AI governance roles are neither. A recruiter who can't assess whether a candidate understands SR 26-2 validation methodology or can explain the difference between model drift and algorithmic bias will pass along pipelines that waste hiring managers' time. For banks under regulatory pressure to build governance capacity quickly, that's a real operational risk — not just a slow search.
Wayoh's Approach
Wayoh is a human-first, relationship-led recruiting firm built specifically for compliance, risk, and legal hiring in regulated financial institutions. With over 500 placements across community, commercial, and investment banks, the team brings working knowledge of model risk functions, regulatory expectations, and how governance roles actually operate inside a bank.
What that looks like in practice:
- Pre-vetted candidates: Wayoh's network-first model means candidates are assessed through direct conversations, not just resume review. The team evaluates technical fit, regulatory knowledge, and banking operations experience before a profile reaches a hiring manager.
- Active networks in key markets: Wayoh recruits across New York, California, Florida, and other major U.S. financial centers — the geographies where AI governance talent concentrates.
- Flexible engagement models: Wayoh supports permanent hires, interim placements for project-based governance buildouts, and multi-position searches for banks constructing governance functions from the ground up.

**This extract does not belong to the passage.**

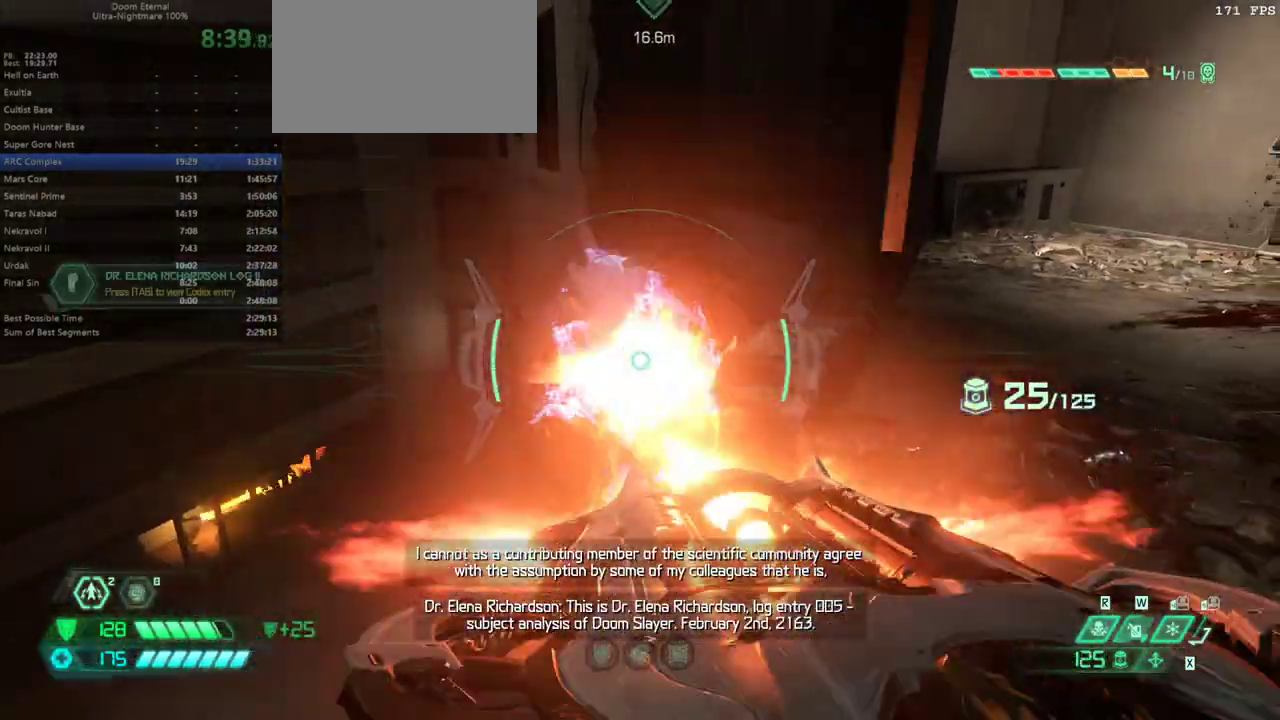
{"keys": ["fw"], "mouse": [], "events": [[33, "mouse_right", "up"], [67, "r", "down"], [200, "fw", "down"], [267, "r", "up"]]}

- Role scoping support: For emerging positions where hiring managers don't yet have a clear internal benchmark, Wayoh works consultatively to define the role, calibrate seniority, and map the candidate market.

To discuss a current search or explore how Wayoh can support your AI governance hiring, reach out at hiring@wayoh.com.
Frequently Asked Questions
How is AI used in the banking industry?
Banks deploy AI across fraud detection, credit underwriting, AML transaction monitoring, customer service automation, KYC/identity verification, and back-office process automation. The Treasury's 2024 AI report identifies these as primary use cases, with governance complexity varying significantly by application and risk level.
What is an example of AI governance in banking?
A bank deploying an AI credit scoring model establishes governance through a structured end-to-end process:
- Pre-deployment model validation against SR 26-2 expectations
- Bias testing against protected class outcomes
- Explainability documentation for adverse action notices
- Performance monitoring thresholds that trigger automatic revalidation
What roles do banks typically hire for AI governance?
The most common roles are model risk validators, AI compliance officers, data governance leads, operational risk managers with AI scope, and internal auditors focused on model and AI risk. Seniority ranges from analyst to senior leadership, with some larger institutions now establishing Chief AI Officer positions.
Why is hiring specialized AI risk talent so difficult for financial institutions?
These roles demand quantitative literacy, regulatory fluency, and hands-on banking operations experience — a combination that narrows the candidate pool significantly. Most general recruiters lack the domain knowledge to screen accurately, which produces weak pipelines and extended search timelines.
What regulations are driving AI governance requirements in U.S. banks?
The primary drivers are SR 26-2 (updated model risk management guidance), OCC Bulletin 2026-13, CFPB Circular 2022-03 on algorithmic adverse action notices, and the five-agency 2021 AI RFI framework. The EU AI Act's high-risk classification of credit-scoring AI is also influencing how U.S. regulators approach the category.
How does a specialized recruiter help with AI governance hiring?
Specialized recruiters bring established networks of vetted professionals, the domain knowledge to screen for genuine AI governance competency rather than keyword matches, and the ability to move quickly in a competitive market. That reduces time spent on unqualified candidates — which matters when governance buildout timelines are tight.